Küpeni arabaya düşürmüşsün sarı.
Ceza olarak arabamı temizleyeceksin.
Bay ukala yine ukalalığını yapmıştı, alt tarafı bir küpeydi neden abartıyordu ki bu kadar? Bana sarıldığı sırada düşmüş olmalıydı.
Rüyanda görürsün :)
Hemen görmüştü mesajı.
Sen bilirsin, küpen bende kalıyor. ;)
Abartıyorsun Bora, bana sarılmasaydın düşmezdi.
Beni ilgilendirmiyor, küpeni istiyorsan evinin yakınındaki oto yıkamaya gel.
Kaşlarımı çatıp telefonu masaya bıraktım, elimi kulağıma götürdüm ama sahiden de yoktu küpem. Babam almıştı o küpeyi bana, çok beğeniyordum. Off napıcaktım? Bora'yı görmek istemiyordum, haftanın her günü birlikteydik zaten. Ayağa kalkıp odama çıktım ve ceketimi giyip aşağı indim, babam telefon görüşmesini bitirmişti.
"Nereye birtanem?" Kafamı iki yana salladım.
"Kısa bir işim var babacım, hemen gelmeye çalışacağım." Babam beni onaylayıp telefon görüşmelerine kaldığı yerden devam etti. Sinirle arabama binip söylediği oto yıkamaya gittim, arabada beni bekliyordu. Kapıyı sertçe kapatıp yanına doğru ilerledim sinirle.
"Neden rahat bırakmıyorsun beni!?" Bora bıyık altından sırıtıp arabasına yaslandı.
"Onu arabamı kirletmeden önce düşünecektin, şimdi şuradaki süpürgeyi alıp içini süpürmeye başla."
"Küpemi ver Bora!" Bora üzerime eğilip beni arabasıyla kendi arasında sıkıştırdı, sertçe yutkundum. Kalbimin hızlanması normal miydi? Bora ile aramda birkaç santim vardı sadece, rüzgar esse dudaklarımız birbirine değecekti.
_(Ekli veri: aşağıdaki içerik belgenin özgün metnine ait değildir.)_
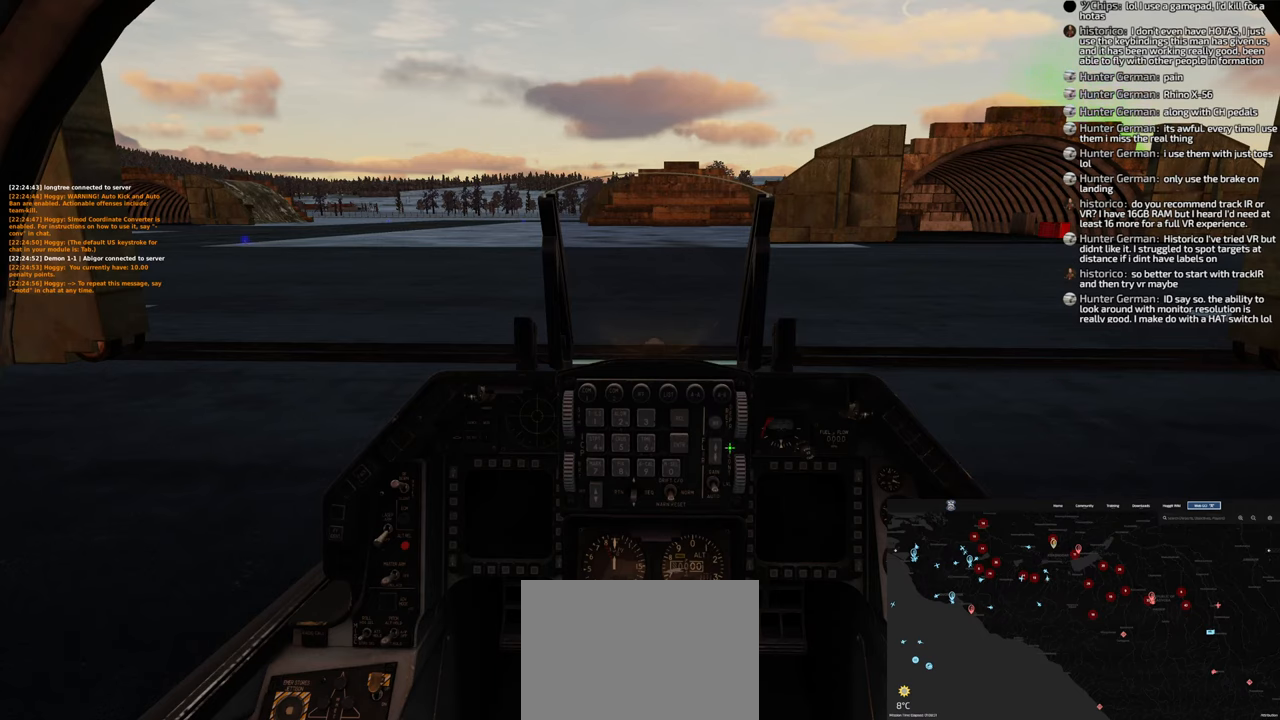
{"buttons": [], "left_stick": "center", "right_stick": "up-left", "events": [[117, "right_stick", "up-left"], [183, "right_stick", "down-left"], [300, "right_stick", "down-right"], [383, "right_stick", "up-right"], [483, "right_stick", "up-left"]]}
"Vermezsem ne olur?" gözleri dudaklarıma kaydı, birden etrafımızda büyük bir gürültü koptu. Bora hızla kollarını bana sarıp kendini bana siper etti ve yere eğildi. Silah sesiydi bu, oto yıkamayı kurşunluyorlardı. Bora beni daha fazla kendine çekip yavaşça arabanın ön tarafına götürdü beni. Birden sesler kesildi, beni izleyen korumalar koşar adım yanıma geldiler ve iyi olup olmadığımı kontrol ettiler. Neden onlara karşılık vermemişlerdi ki? Bora beni ayağa kaldırıp daha güvenli bir yere götürdü beni. Korkuyordum, Bora'nın elini daha çok sıktım. Beni kendine çekip sarıldı ve sakinleştirmeye çalıştı beni. Yanımıza gelen iki adama döndü daha sonra sinirle.
"Kim olduğunu öğrendiniz mi!?"
Adamlar kafasını iki yana salladı, Bora daha çok sinirlenmişti. Kalbim deli gibi atıyordu, yanaklarım ne ara ıslanmıştı fark etmemiştim bile.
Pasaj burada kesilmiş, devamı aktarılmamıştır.